TASK TO CARRY OUT » All entries are to be printed again exactly, with their images omitted.

EXCERPTED DATA »
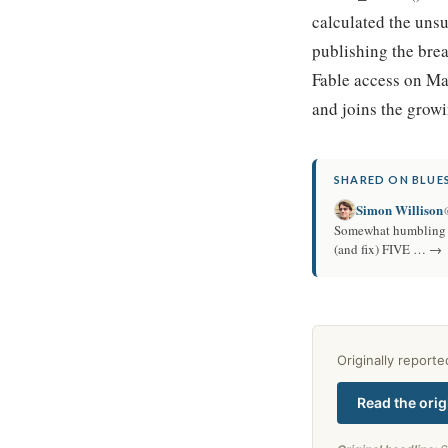
calculated the unsu
publishing the bre
Fable access on Ma
and joins the grow
SHARED ON BLUES
Simon Willison
Somewhat humbling to
(and fix) FIVE … →
Originally report
Read the orig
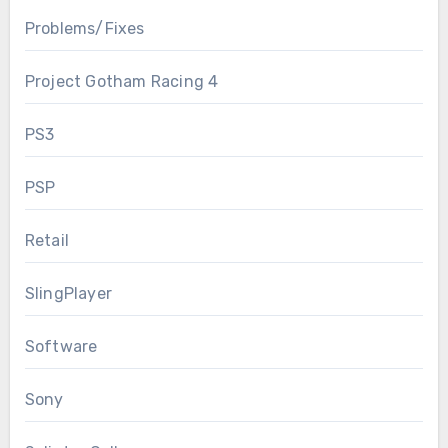
Problems/Fixes
Project Gotham Racing 4
PS3
PSP
Retail
SlingPlayer
Software
Sony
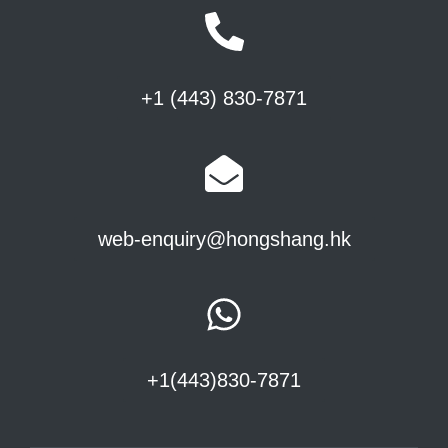
+1 (443) 830-7871
web-enquiry@hongshang.hk
+1(443)830-7871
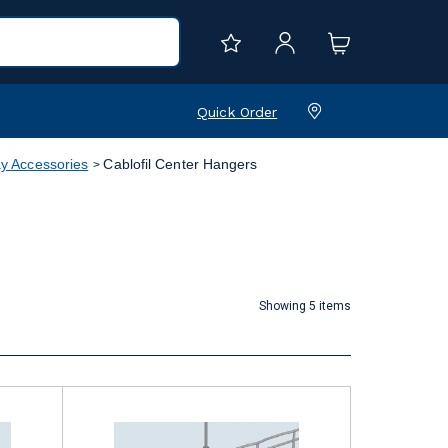
Quick Order
y Accessories
Cablofil Center Hangers
Showing 5 items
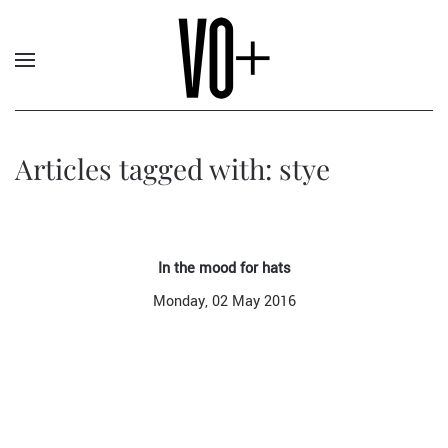
Articles tagged with: stye
In the mood for hats
Monday, 02 May 2016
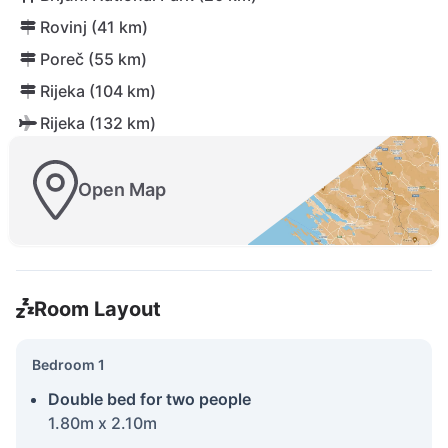
Rovinj (41 km)
Poreč (55 km)
Rijeka (104 km)
Rijeka (132 km)
Open Map
Room Layout
Bedroom 1
Double bed for two people
1.80m x 2.10m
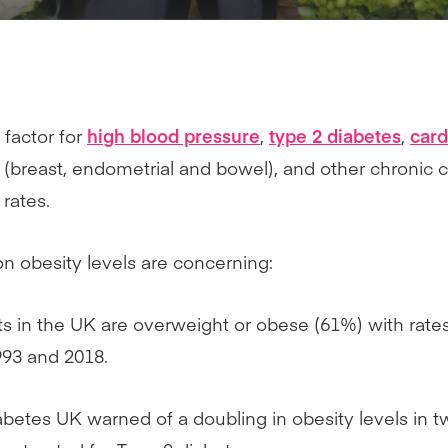
 factor for
high blood pressure
,
type 2 diabetes
,
card
r (breast, endometrial and bowel), and other chronic 
rates.
n obesity levels are concerning:
ts in the UK are overweight or obese (61%) with rate
93 and 2018.
abetes UK warned of a doubling in obesity levels in 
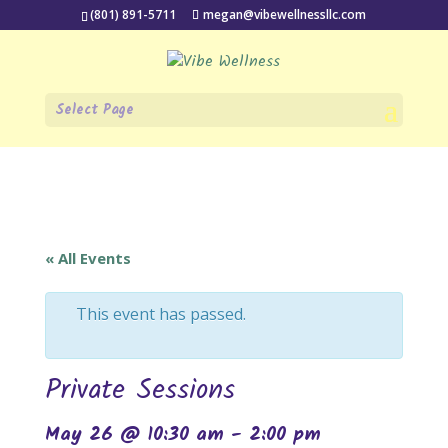
(801) 891-5711
megan@vibewellnessllc.com
Select Page
« All Events
This event has passed.
Private Sessions
May 26 @ 10:30 am
-
2:00 pm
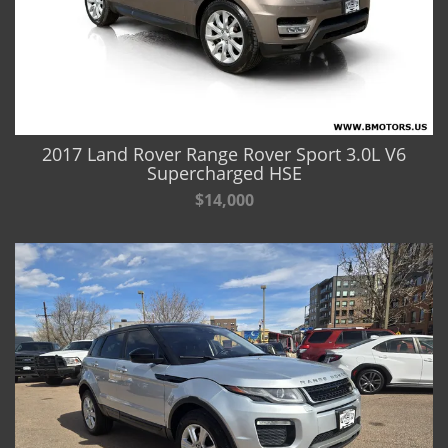
2017 Land Rover Range Rover Sport 3.0L V6
Supercharged HSE
$14,000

WRITTEN REPLY »
calculated the unsu
publishing the bre
Fable access on Ma
and joins the grow
SHARED ON BLUES
Simon Willison
Somewhat humbling to
(and fix) FIVE … →
Originally report
Read the orig
Problems/Fixes
Project Gotham Racing 4
PS3
PSP
Retail
SlingPlayer
Software
Sony
+1 (443) 830-7871
web-enquiry@hongshang.hk
+1(443)830-7871
Quick Order
y Accessories
Cablofil Center Hangers
Showing 5 items
Articles tagged with: stye
In the mood for hats
Monday, 02 May 2016
Rovinj (41 km)
Poreč (55 km)
Rijeka (104 km)
Rijeka (132 km)
Open Map
Room Layout
Bedroom 1
Double bed for two people
1.80m x 2.10m
 factor for
high blood pressure
,
type 2 diabetes
,
card
r (breast, endometrial and bowel), and other chronic 
rates.
n obesity levels are concerning:
ts in the UK are overweight or obese (61%) with rate
93 and 2018.
abetes UK warned of a doubling in obesity levels in 
(801) 891-5711
megan@vibewellnessllc.com
Select Page
« All Events
This event has passed.
Private Sessions
May 26 @ 10:30 am
-
2:00 pm
2017 Land Rover Range Rover Sport 3.0L V6
Supercharged HSE
$14,000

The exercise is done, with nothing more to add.